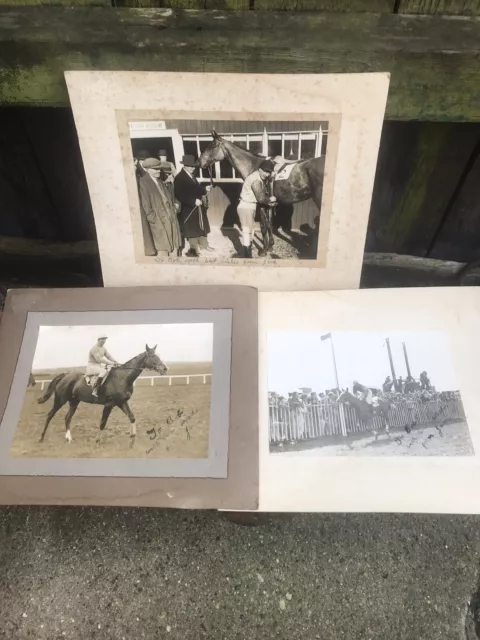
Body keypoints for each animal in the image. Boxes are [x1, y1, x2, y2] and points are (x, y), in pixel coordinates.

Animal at [36, 344, 167, 444]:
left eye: (158, 356)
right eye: (152, 356)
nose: (165, 369)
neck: (122, 378)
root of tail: (65, 375)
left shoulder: (121, 402)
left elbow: (132, 417)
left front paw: (132, 437)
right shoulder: (109, 405)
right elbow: (103, 423)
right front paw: (98, 441)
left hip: (74, 402)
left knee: (67, 418)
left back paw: (69, 438)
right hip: (60, 400)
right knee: (50, 415)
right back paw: (41, 437)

__Prompt__.
Each line of the records that contains the string "right" must be copied.

__Answer to this exercise__.
right eye: (152, 356)
right shoulder: (109, 405)
right elbow: (103, 423)
right front paw: (98, 441)
right hip: (60, 400)
right knee: (50, 415)
right back paw: (41, 437)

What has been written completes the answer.